Remote theater also broadens audiences. “The barriers of access are gone,” says Mandy Greenfield, artistic director of the Williamstown Theatre Festival. The Tony Award-winning WTF will run its entire summer program, which includes performances by Bobby Cannavale, Anna Chlumsky, and Audra McDonald, in audio form, via Audible. “I could not face adding to what felt like a creeping apocalypse,” she says. “We work like beasts year-round preparing to shoot out of a cannon. If we don’t shoot out a cannon, what are we?” Among the plays are Chonburi International Hotel & Butterfly Club. “It’s about women in a hotel in Thailand recovering from gender confirmation surgery. And because of this audio format, women in a hotel in Thailand recovering from gender confirmation surgery could hear the play.”

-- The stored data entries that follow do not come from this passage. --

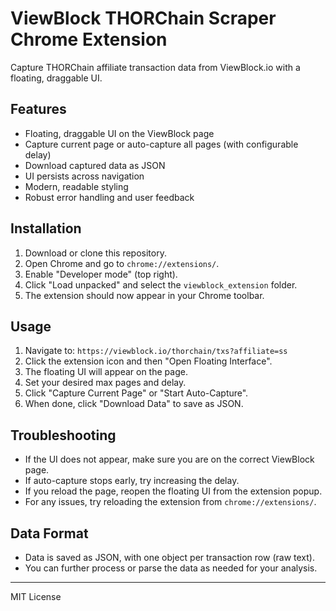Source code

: # ViewBlock THORChain Scraper Chrome Extension

Capture THORChain affiliate transaction data from ViewBlock.io with a floating, draggable UI.

## Features
- Floating, draggable UI on the ViewBlock page
- Capture current page or auto-capture all pages (with configurable delay)
- Download captured data as JSON
- UI persists across navigation
- Modern, readable styling
- Robust error handling and user feedback

## Installation
1. Download or clone this repository.
2. Open Chrome and go to `chrome://extensions/`.
3. Enable "Developer mode" (top right).
4. Click "Load unpacked" and select the `viewblock_extension` folder.
5. The extension should now appear in your Chrome toolbar.

## Usage
1. Navigate to: `https://viewblock.io/thorchain/txs?affiliate=ss`
2. Click the extension icon and then "Open Floating Interface".
3. The floating UI will appear on the page.
4. Set your desired max pages and delay.
5. Click "Capture Current Page" or "Start Auto-Capture".
6. When done, click "Download Data" to save as JSON.

## Troubleshooting
- If the UI does not appear, make sure you are on the correct ViewBlock page.
- If auto-capture stops early, try increasing the delay.
- If you reload the page, reopen the floating UI from the extension popup.
- For any issues, try reloading the extension from `chrome://extensions/`.

## Data Format
- Data is saved as JSON, with one object per transaction row (raw text).
- You can further process or parse the data as needed for your analysis.

---
MIT License 
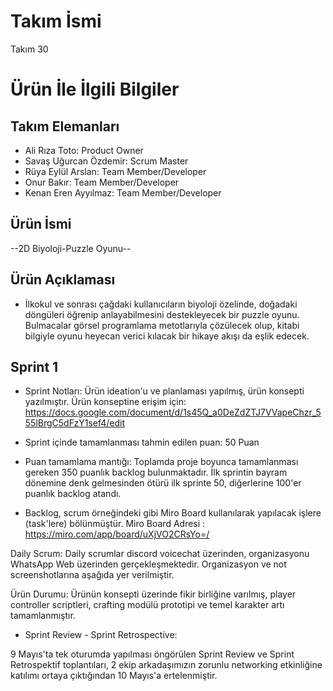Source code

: # **Takım İsmi**

Takım 30

# Ürün İle İlgili Bilgiler

## Takım Elemanları

- Ali Rıza Toto: Product Owner
- Savaş Uğurcan Özdemir: Scrum Master
- Rüya Eylül Arslan: Team Member/Developer
- Onur Bakır: Team Member/Developer
- Kenan Eren Ayyılmaz: Team Member/Developer
## Ürün İsmi

--2D Biyoloji-Puzzle Oyunu--

## Ürün Açıklaması

- İlkokul ve sonrası çağdaki kullanıcıların biyoloji özelinde, doğadaki döngüleri öğrenip anlayabilmesini destekleyecek bir puzzle oyunu. Bulmacalar görsel programlama metotlarıyla çözülecek olup, kitabi bilgiyle oyunu heyecan verici kılacak bir hikaye akışı da eşlik edecek. 

## Sprint 1
- Sprint Notları: Ürün ideation'u ve planlaması yapılmış, ürün konsepti yazılmıştır. Ürün konseptine erişim için: https://docs.google.com/document/d/1s45Q_a0DeZdZTJ7VVapeChzr_555lBrgC5dFzY1sef4/edit

- Sprint içinde tamamlanması tahmin edilen puan: 50 Puan

- Puan tamamlama mantığı: Toplamda proje boyunca tamamlanması gereken 350 puanlık backlog bulunmaktadır. İlk sprintin bayram dönemine denk gelmesinden ötürü ilk sprinte 50, diğerlerine 100'er puanlık backlog atandı. 

- Backlog, scrum örneğindeki gibi Miro Board kullanılarak yapılacak işlere (task'lere) bölünmüştür. Miro Board Adresi : https://miro.com/app/board/uXjVO2CRsYo=/

Daily Scrum: Daily scrumlar discord voicechat üzerinden, organizasyonu WhatsApp Web üzerinden gerçekleşmektedir. Organizasyon ve not screenshotlarına aşağıda yer verilmiştir.

Ürün Durumu: Ürünün konsepti üzerinde fikir birliğine varılmış, player controller scriptleri, crafting modülü prototipi ve temel karakter artı tamamlanmıştır. 

- Sprint Review - Sprint Retrospective:

9 Mayıs'ta tek oturumda yapılması öngörülen Sprint Review ve Sprint Retrospektif toplantıları, 2 ekip arkadaşımızın zorunlu networking etkinliğine katılımı ortaya çıktığından 10 Mayıs'a ertelenmiştir. 
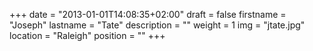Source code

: +++
date = "2013-01-01T14:08:35+02:00"
draft = false
firstname = "Joseph"
lastname = "Tate"
description = ""
weight = 1
img = "jtate.jpg"
location = "Raleigh"
position = ""
+++
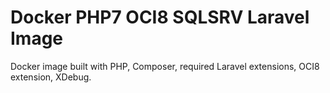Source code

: # Docker PHP7 OCI8 SQLSRV Laravel Image 
Docker image built with PHP, Composer, required Laravel extensions, OCI8 extension, XDebug.

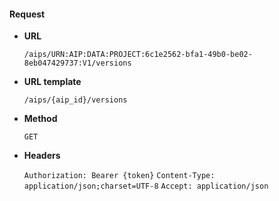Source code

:#### Request

* **URL**

  `/aips/URN:AIP:DATA:PROJECT:6c1e2562-bfa1-49b0-be02-8eb047429737:V1/versions`

* **URL template**

  `/aips/{aip_id}/versions`

* **Method**

  `GET`

* **Headers**

  `Authorization: Bearer {token}`
  `Content-Type: application/json;charset=UTF-8`
  `Accept: application/json`

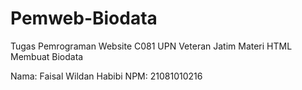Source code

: # Pemweb-Biodata
Tugas Pemrograman Website C081 UPN Veteran Jatim Materi HTML Membuat Biodata

Nama: Faisal Wildan Habibi
NPM: 21081010216
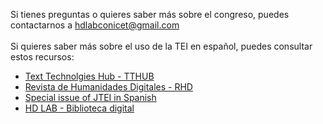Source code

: Si tienes preguntas o quieres saber más sobre el congreso, puedes contactarnos a [hdlabconicet@gmail.com](mailto:hdlabconicet@gmail.com)<br>
<br>
Si quieres saber más sobre el uso de la TEI en español, puedes consultar estos recursos:<br>
- [Text Technolgies Hub - TTHUB](https://tthub.io/)<br>
- [Revista de Humanidades Digitales - RHD](https://revistas.uned.es/index.php/RHD/about) <br>
- [Special issue of JTEI in Spanish](https://journals.openedition.org/jtei/) <br>
- [HD LAB - Biblioteca digital](https://hdlab.space/biblioteca-digital/)  <br>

Morita ultimately decided Snowflakes could be just a bit bigger than a traditional radio play. By uploading the final cut to Vimeo, the audio could be accompanied by 10 3D renderings of futuristic, would-be sets from the scenic designer, Tanya Orellana, that seemed equally inspired by Tron, Pedro Almodovar, and, as she noted in one rehearsal, Norma Merrick Sklarek, the first black female licensed architect in America. Embedded within, almost as if in a pop-up book, were the actors themselves, their headshots Photoshopped above realistic sketches from Wendy Sparks, the costume designer.

On opening night, May 1, the crowd started to gather on Zoom. Laura Hay, who plays Meghan, was on a couch flanked by two jumbo-sized Russell Terriers and her parents, her father dressed up in a Windsored tie. Sienna Bruinsma sat in a lounge chair as her newfound quarantine family stood behind her. Wil Legett, UC Berkeley theater department’s production manager, set his virtual background to an empty cabaret theater. Thirty-seven screens soon filled the room: the cast, faculty, and invited guests. It wasn’t a 500-seat sellout, but nerves, anticipation, and relief were palpable in their eager eyes. At 7:08—”a true theater start time,” Legett quipped—Morita, wearing a glittering gold dress from her home office, asked everyone join her countdown from 10. At zero, they went to Vimeo on their own browsers and pressed play.

A violin swirled, a crowd murmured, and a set appeared: silhouettes of a crowd in the foreground, a cherry red backdrop and pineapple yellow curtain, with a bronze sign above reading, “WHEN WHITE PEOPLE RULED THE EARTH.”

Although everyone muted their microphones, most kept their videos on, offering the cast the rare opportunity to watch a playwright react to what they made of his creation in real-time. Chinn sat on his couch in a button-up and blazer and frequently doubled over laughing—when Meghan says, “The only classical music I fuck with is Beyonce”; when Benedict brought maximalist whiteness to the line, “To live our best lives we have to feel all the feels. And you can only feel all the feels when you do all the things.” They could also see a castmember’s relative fall asleep on the couch. It wasn’t as rollicking as playing to a packed house. But they had found the funny throughout. It was bittersweet, a near-tangible vision of what would have been. It was also something new entirely.

Delaney Marchant, assistant stage manager, Zooms with director Mina Morita.

Courtesy of Kaitlin Weinstein

Eighty-six minutes later, the credits rolled and the grid filled with silent applause, staggered because some had trouble buffering the play. Mikee Loria, who plays a gift shop employee who lets Meghan and Benedict escape the museum, received a bouquet of roses from his sister. Morita read a quote from Louise Bourgeois: “Art is restoration. The idea is to repair the damages that are inflicted in life, to make something that is fragmented—which is what fear and anxiety do to a person—into something whole.”